This summer I have been teaching an American Government course for the first time in my life. The book, ordered by the university for all adjunct classes, is Government in America: People, Politics, and Policy, brief 8th edition, by Edwards, Wattenberg, Lineberry, published by Pearson Longman. By and large I think it is a good text.

Every so often the authors will write something that surprises me. That is, it surprises me to find it in an academic textbook. Take these two paragraphs from the chapter on the presidency.

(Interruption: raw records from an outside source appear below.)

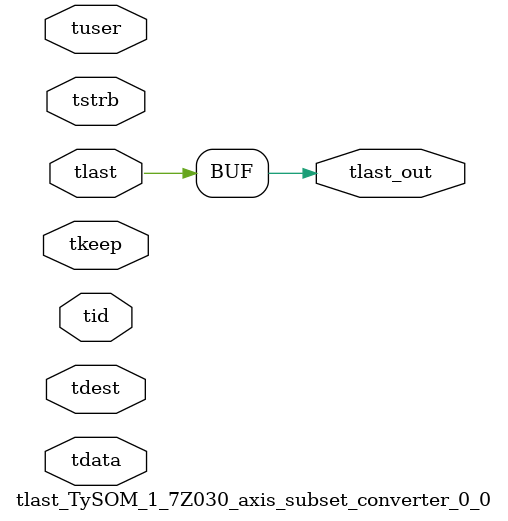
<source format=v>


`timescale 1ps/1ps

module tlast_TySOM_1_7Z030_axis_subset_converter_0_0 #
(
parameter C_S_AXIS_TID_WIDTH   = 1,
parameter C_S_AXIS_TUSER_WIDTH = 0,
parameter C_S_AXIS_TDATA_WIDTH = 0,
parameter C_S_AXIS_TDEST_WIDTH = 0
)
(
input  [(C_S_AXIS_TID_WIDTH   == 0 ? 1 : C_S_AXIS_TID_WIDTH)-1:0       ] tid,
input  [(C_S_AXIS_TDATA_WIDTH == 0 ? 1 : C_S_AXIS_TDATA_WIDTH)-1:0     ] tdata,
input  [(C_S_AXIS_TUSER_WIDTH == 0 ? 1 : C_S_AXIS_TUSER_WIDTH)-1:0     ] tuser,
input  [(C_S_AXIS_TDEST_WIDTH == 0 ? 1 : C_S_AXIS_TDEST_WIDTH)-1:0     ] tdest,
input  [(C_S_AXIS_TDATA_WIDTH/8)-1:0 ] tkeep,
input  [(C_S_AXIS_TDATA_WIDTH/8)-1:0 ] tstrb,
input  [0:0]                                                             tlast,
output                                                                   tlast_out
);

assign tlast_out = {tlast[0]};

endmodule


</source>
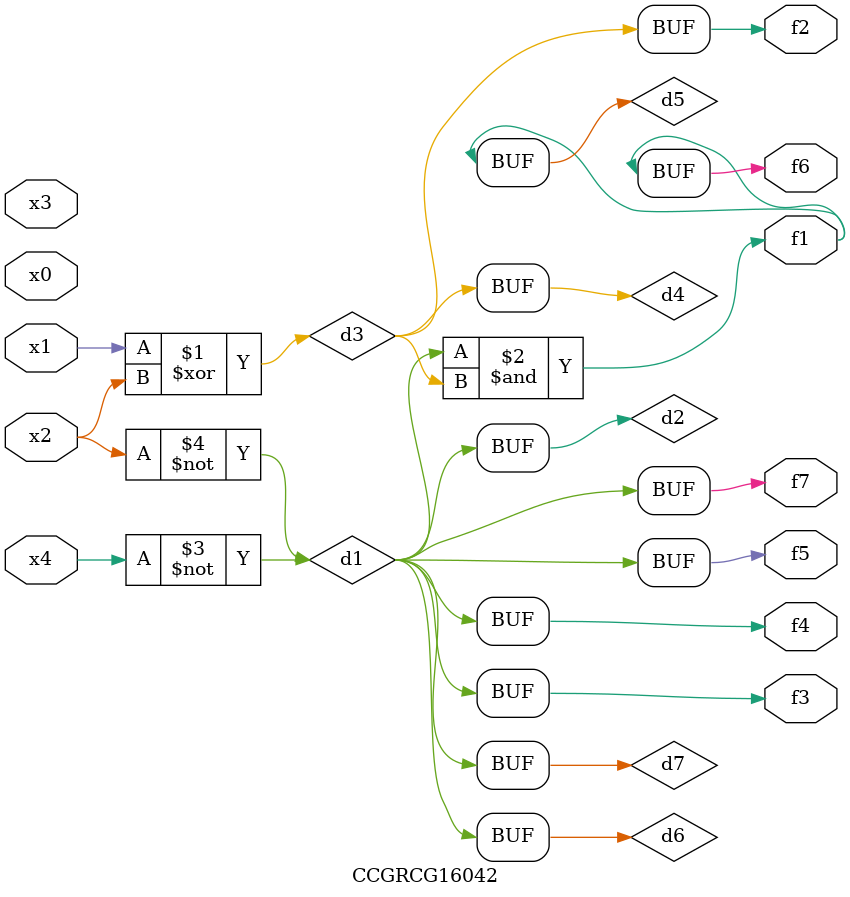
<source format=v>
module CCGRCG16042(
	input x0, x1, x2, x3, x4,
	output f1, f2, f3, f4, f5, f6, f7
);

	wire d1, d2, d3, d4, d5, d6, d7;

	not (d1, x4);
	not (d2, x2);
	xor (d3, x1, x2);
	buf (d4, d3);
	and (d5, d1, d3);
	buf (d6, d1, d2);
	buf (d7, d2);
	assign f1 = d5;
	assign f2 = d4;
	assign f3 = d7;
	assign f4 = d7;
	assign f5 = d7;
	assign f6 = d5;
	assign f7 = d7;
endmodule

</source>
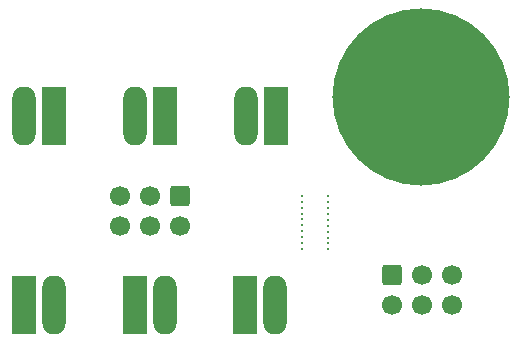
<source format=gts>
%TF.GenerationSoftware,KiCad,Pcbnew,9.0.0*%
%TF.CreationDate,2025-02-27T10:50:11-06:00*%
%TF.ProjectId,SAO-CR1616,53414f2d-4352-4313-9631-362e6b696361,rev?*%
%TF.SameCoordinates,Original*%
%TF.FileFunction,Soldermask,Top*%
%TF.FilePolarity,Negative*%
%FSLAX46Y46*%
G04 Gerber Fmt 4.6, Leading zero omitted, Abs format (unit mm)*
G04 Created by KiCad (PCBNEW 9.0.0) date 2025-02-27 10:50:11*
%MOMM*%
%LPD*%
G01*
G04 APERTURE LIST*
G04 Aperture macros list*
%AMRoundRect*
0 Rectangle with rounded corners*
0 $1 Rounding radius*
0 $2 $3 $4 $5 $6 $7 $8 $9 X,Y pos of 4 corners*
0 Add a 4 corners polygon primitive as box body*
4,1,4,$2,$3,$4,$5,$6,$7,$8,$9,$2,$3,0*
0 Add four circle primitives for the rounded corners*
1,1,$1+$1,$2,$3*
1,1,$1+$1,$4,$5*
1,1,$1+$1,$6,$7*
1,1,$1+$1,$8,$9*
0 Add four rect primitives between the rounded corners*
20,1,$1+$1,$2,$3,$4,$5,0*
20,1,$1+$1,$4,$5,$6,$7,0*
20,1,$1+$1,$6,$7,$8,$9,0*
20,1,$1+$1,$8,$9,$2,$3,0*%
G04 Aperture macros list end*
%ADD10C,0.300000*%
%ADD11RoundRect,0.250000X-0.600000X0.600000X-0.600000X-0.600000X0.600000X-0.600000X0.600000X0.600000X0*%
%ADD12C,1.700000*%
%ADD13C,4.000000*%
%ADD14R,2.000000X5.000000*%
%ADD15O,2.000000X5.000000*%
%ADD16C,15.000000*%
G04 APERTURE END LIST*
D10*
%TO.C,*%
X65094000Y-152760000D03*
%TD*%
D11*
%TO.C,J3*%
X52540000Y-148730000D03*
D12*
X52540000Y-151270000D03*
X50000000Y-148730000D03*
X50000000Y-151270000D03*
X47460001Y-148730000D03*
X47460000Y-151270000D03*
%TD*%
D10*
%TO.C,*%
X65094000Y-150260000D03*
%TD*%
%TO.C,*%
X65094000Y-148760000D03*
%TD*%
%TO.C,*%
X62902000Y-151234000D03*
%TD*%
%TO.C,*%
X62902000Y-152234000D03*
%TD*%
%TO.C,*%
X62902000Y-150734000D03*
%TD*%
%TO.C,*%
X65094000Y-153260000D03*
%TD*%
%TO.C,*%
X65094000Y-152260000D03*
%TD*%
%TO.C,*%
X65094000Y-149260000D03*
%TD*%
%TO.C,*%
X65094000Y-149760000D03*
%TD*%
D13*
%TO.C,B4*%
X72985106Y-140336892D03*
%TD*%
D10*
%TO.C,*%
X62902000Y-149234000D03*
%TD*%
%TO.C,*%
X62902000Y-153234000D03*
%TD*%
%TO.C,*%
X65094000Y-151760000D03*
%TD*%
%TO.C,*%
X62902000Y-150234000D03*
%TD*%
%TO.C,*%
X65094000Y-150760000D03*
%TD*%
%TO.C,*%
X65094000Y-151260000D03*
%TD*%
%TO.C,*%
X62902000Y-151734000D03*
%TD*%
%TO.C,*%
X62902000Y-149734000D03*
%TD*%
%TO.C,*%
X62902000Y-152734000D03*
%TD*%
%TO.C,*%
X62902000Y-148734000D03*
%TD*%
D14*
%TO.C,P5*%
X48720000Y-158000000D03*
D15*
X51260000Y-158000000D03*
%TD*%
D16*
%TO.C,SAO-P1*%
X72985106Y-140336892D03*
%TD*%
D14*
%TO.C,P4*%
X58085000Y-158000000D03*
D15*
X60625000Y-158000000D03*
%TD*%
D11*
%TO.C,J2*%
X70455107Y-155436892D03*
D12*
X70455107Y-157976892D03*
X72995107Y-155436892D03*
X72995107Y-157976892D03*
X75535106Y-155436892D03*
X75535107Y-157976892D03*
%TD*%
D14*
%TO.C,P1*%
X41905000Y-142000000D03*
D15*
X39365000Y-142000000D03*
%TD*%
D14*
%TO.C,P3*%
X60635000Y-142000000D03*
D15*
X58095000Y-142000000D03*
%TD*%
D14*
%TO.C,P2*%
X51270000Y-142000000D03*
D15*
X48730000Y-142000000D03*
%TD*%
D14*
%TO.C,P6*%
X39355000Y-158000000D03*
D15*
X41895000Y-158000000D03*
%TD*%
M02*

</source>
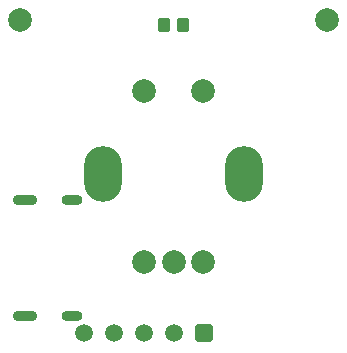
<source format=gbr>
%TF.GenerationSoftware,Altium Limited,Altium Designer,20.1.8 (145)*%
G04 Layer_Color=417716*
%FSLAX44Y44*%
%MOMM*%
%TF.SameCoordinates,BF84AABB-580B-4B44-99C5-09E2CFC6D698*%
%TF.FilePolarity,Negative*%
%TF.FileFunction,Soldermask,Bot*%
%TF.Part,Single*%
G01*
G75*
%TA.AperFunction,ComponentPad*%
%ADD30O,1.8000X0.9000*%
%ADD31O,2.1000X0.9000*%
%TA.AperFunction,WasherPad*%
%ADD37C,2.0000*%
%TA.AperFunction,SMDPad,CuDef*%
G04:AMPARAMS|DCode=44|XSize=1.1532mm|YSize=1.0032mm|CornerRadius=0.1056mm|HoleSize=0mm|Usage=FLASHONLY|Rotation=90.000|XOffset=0mm|YOffset=0mm|HoleType=Round|Shape=RoundedRectangle|*
%AMROUNDEDRECTD44*
21,1,1.1532,0.7920,0,0,90.0*
21,1,0.9420,1.0032,0,0,90.0*
1,1,0.2112,0.3960,0.4710*
1,1,0.2112,0.3960,-0.4710*
1,1,0.2112,-0.3960,-0.4710*
1,1,0.2112,-0.3960,0.4710*
%
%ADD44ROUNDEDRECTD44*%
%TA.AperFunction,ComponentPad*%
%ADD45C,2.0032*%
%ADD46O,3.2032X4.7032*%
G04:AMPARAMS|DCode=47|XSize=3.2032mm|YSize=4.7032mm|CornerRadius=1.6016mm|HoleSize=0mm|Usage=FLASHONLY|Rotation=180.000|XOffset=0mm|YOffset=0mm|HoleType=Round|Shape=RoundedRectangle|*
%AMROUNDEDRECTD47*
21,1,3.2032,1.5000,0,0,180.0*
21,1,0.0000,4.7032,0,0,180.0*
1,1,3.2032,0.0000,0.7500*
1,1,3.2032,0.0000,0.7500*
1,1,3.2032,0.0000,-0.7500*
1,1,3.2032,0.0000,-0.7500*
%
%ADD47ROUNDEDRECTD47*%
G04:AMPARAMS|DCode=48|XSize=1.5032mm|YSize=1.5032mm|CornerRadius=0.7516mm|HoleSize=0mm|Usage=FLASHONLY|Rotation=180.000|XOffset=0mm|YOffset=0mm|HoleType=Round|Shape=RoundedRectangle|*
%AMROUNDEDRECTD48*
21,1,1.5032,0.0000,0,0,180.0*
21,1,0.0000,1.5032,0,0,180.0*
1,1,1.5032,0.0000,0.0000*
1,1,1.5032,0.0000,0.0000*
1,1,1.5032,0.0000,0.0000*
1,1,1.5032,0.0000,0.0000*
%
%ADD48ROUNDEDRECTD48*%
G04:AMPARAMS|DCode=49|XSize=1.5032mm|YSize=1.5032mm|CornerRadius=0.1666mm|HoleSize=0mm|Usage=FLASHONLY|Rotation=180.000|XOffset=0mm|YOffset=0mm|HoleType=Round|Shape=RoundedRectangle|*
%AMROUNDEDRECTD49*
21,1,1.5032,1.1700,0,0,180.0*
21,1,1.1700,1.5032,0,0,180.0*
1,1,0.3332,-0.5850,0.5850*
1,1,0.3332,0.5850,0.5850*
1,1,0.3332,0.5850,-0.5850*
1,1,0.3332,-0.5850,-0.5850*
%
%ADD49ROUNDEDRECTD49*%
D30*
X9913780Y9879000D02*
D03*
Y9978000D02*
D03*
D31*
X9873780D02*
D03*
Y9879000D02*
D03*
D37*
X9870000Y10130000D02*
D03*
X10130000D02*
D03*
D44*
X10008250Y10126148D02*
D03*
X9991750D02*
D03*
D45*
X10025000Y9925000D02*
D03*
X9975000D02*
D03*
X10000000D02*
D03*
X10025000Y10070000D02*
D03*
X9975000D02*
D03*
D46*
X9940000Y10000000D02*
D03*
D47*
X10060000D02*
D03*
D48*
X9923800Y9864742D02*
D03*
X9949200D02*
D03*
X9974600D02*
D03*
X10000000D02*
D03*
D49*
X10025400D02*
D03*
%TF.MD5,6be0cc9a1b4742ec42159a10bc10f510*%
M02*

</source>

We learned in Chapter 6 that the news is fundamentally superficial, oversimplified, and often overblown, all of which provides the public with a distorted view of, among other things, presidential activities, statements, policies, and options. We have also seen that the press prefers to frame the news in themes, which both simplifies complex issues and events and provides continuity of persons, institutions, and issues. Once these themes are established, the press tends to maintain them in subsequent stories. Of necessity, themes emphasize some information at the expense of other data, often determining what information is most relevant to news coverage and the context in which it is presented.
. . .
News coverage of the presidency often tends to emphasize the negative (even if the negative stories are presented in a seemingly neutral manner), a trend that has increased over the past 20 years. In the 1980 election campaign, the press portrayed President Carter as mean and Ronald Reagan as imprecise rather than Carter as precise and Reagan as pleasant. The emphasis, in other words, was on the candidates' negative qualities. George Bush received extraordinarily negative press coverage during the 1992 election campaign, and the television networks' portrayal of the economy, for which Bush was blamed, got worse as the economy actually improved to a robust rate of growth!